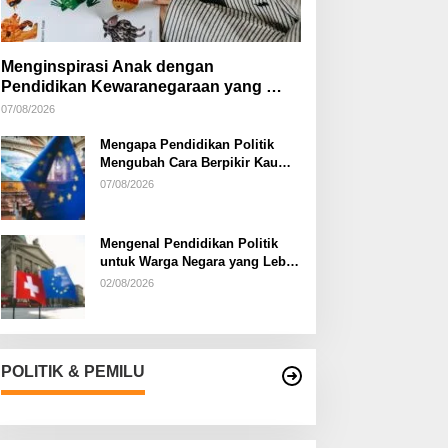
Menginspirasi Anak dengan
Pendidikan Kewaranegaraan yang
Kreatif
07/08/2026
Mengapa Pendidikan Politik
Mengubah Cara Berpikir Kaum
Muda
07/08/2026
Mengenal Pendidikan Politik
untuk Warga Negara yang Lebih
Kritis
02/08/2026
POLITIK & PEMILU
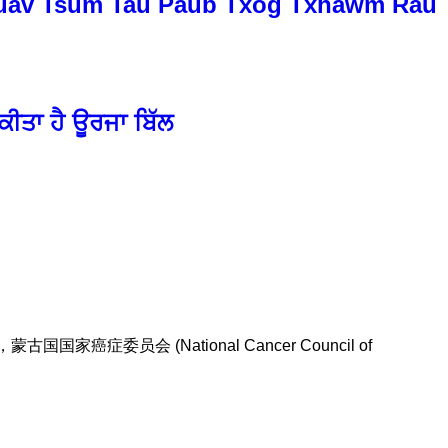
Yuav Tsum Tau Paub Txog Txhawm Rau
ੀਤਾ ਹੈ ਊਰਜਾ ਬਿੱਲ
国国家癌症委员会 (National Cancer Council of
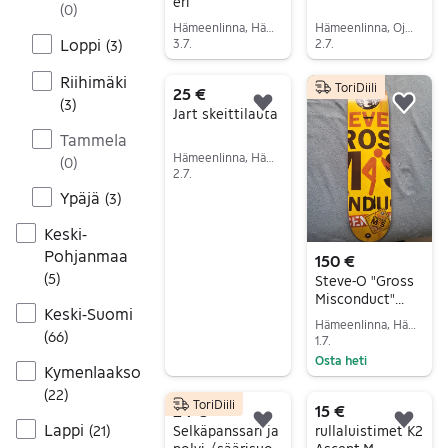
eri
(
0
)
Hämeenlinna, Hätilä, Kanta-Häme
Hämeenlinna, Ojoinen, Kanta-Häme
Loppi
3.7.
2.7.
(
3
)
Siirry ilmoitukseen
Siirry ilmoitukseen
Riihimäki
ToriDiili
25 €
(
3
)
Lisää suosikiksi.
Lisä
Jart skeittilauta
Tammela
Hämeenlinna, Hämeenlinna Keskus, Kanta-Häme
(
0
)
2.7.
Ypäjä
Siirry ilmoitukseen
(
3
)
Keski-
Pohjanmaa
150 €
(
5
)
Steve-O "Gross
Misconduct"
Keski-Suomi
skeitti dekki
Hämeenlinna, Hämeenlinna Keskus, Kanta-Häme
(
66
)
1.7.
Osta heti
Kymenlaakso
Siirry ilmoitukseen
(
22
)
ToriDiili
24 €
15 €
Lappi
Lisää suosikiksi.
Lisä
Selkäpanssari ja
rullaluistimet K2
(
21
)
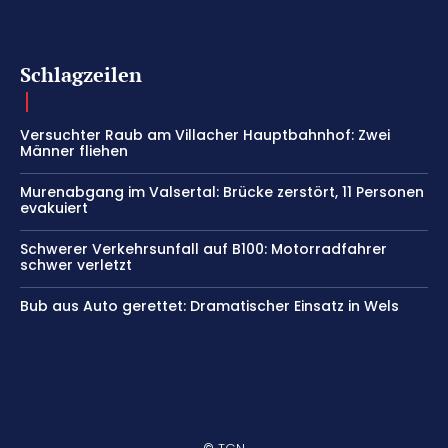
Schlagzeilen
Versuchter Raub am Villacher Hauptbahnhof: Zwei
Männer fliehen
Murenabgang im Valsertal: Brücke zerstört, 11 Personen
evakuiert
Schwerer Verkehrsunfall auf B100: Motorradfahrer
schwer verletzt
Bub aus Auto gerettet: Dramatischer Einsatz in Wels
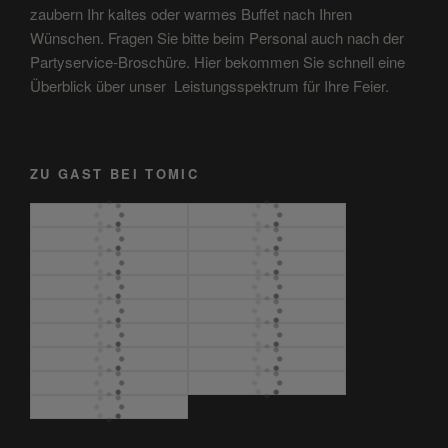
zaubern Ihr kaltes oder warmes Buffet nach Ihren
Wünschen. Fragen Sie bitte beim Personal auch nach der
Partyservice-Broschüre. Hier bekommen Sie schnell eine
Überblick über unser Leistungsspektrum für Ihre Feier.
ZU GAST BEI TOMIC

#### Exercise instructions:
Would you write each entry out again exactly, omitting the images?

#### Answer to the exercise:
Menginspirasi Anak dengan
Pendidikan Kewaranegaraan yang
Kreatif
07/08/2026
Mengapa Pendidikan Politik
Mengubah Cara Berpikir Kaum
Muda
07/08/2026
Mengenal Pendidikan Politik
untuk Warga Negara yang Lebih
Kritis
02/08/2026
POLITIK & PEMILU
Yuav Tsum Tau Paub Txog Txhawm Rau
ੀਤਾ ਹੈ ਊਰਜਾ ਬਿੱਲ
国国家癌症委员会 (National Cancer Council of
eri
(
0
)
Hämeenlinna, Hätilä, Kanta-Häme
Hämeenlinna, Ojoinen, Kanta-Häme
Loppi
3.7.
2.7.
(
3
)
Siirry ilmoitukseen
Siirry ilmoitukseen
Riihimäki
ToriDiili
25 €
(
3
)
Lisää suosikiksi.
Lisä
Jart skeittilauta
Tammela
Hämeenlinna, Hämeenlinna Keskus, Kanta-Häme
(
0
)
2.7.
Ypäjä
Siirry ilmoitukseen
(
3
)
Keski-
Pohjanmaa
150 €
(
5
)
Steve-O "Gross
Misconduct"
Keski-Suomi
skeitti dekki
Hämeenlinna, Hämeenlinna Keskus, Kanta-Häme
(
66
)
1.7.
Osta heti
Kymenlaakso
Siirry ilmoitukseen
(
22
)
ToriDiili
24 €
15 €
Lappi
Lisää suosikiksi.
Lisä
Selkäpanssari ja
rullaluistimet K2
(
21
)
Schlagzeilen
Versuchter Raub am Villacher Hauptbahnhof: Zwei
Männer fliehen
Murenabgang im Valsertal: Brücke zerstört, 11 Personen
evakuiert
Schwerer Verkehrsunfall auf B100: Motorradfahrer
schwer verletzt
Bub aus Auto gerettet: Dramatischer Einsatz in Wels
zaubern Ihr kaltes oder warmes Buffet nach Ihren
Wünschen. Fragen Sie bitte beim Personal auch nach der
Partyservice-Broschüre. Hier bekommen Sie schnell eine
Überblick über unser Leistungsspektrum für Ihre Feier.
ZU GAST BEI TOMIC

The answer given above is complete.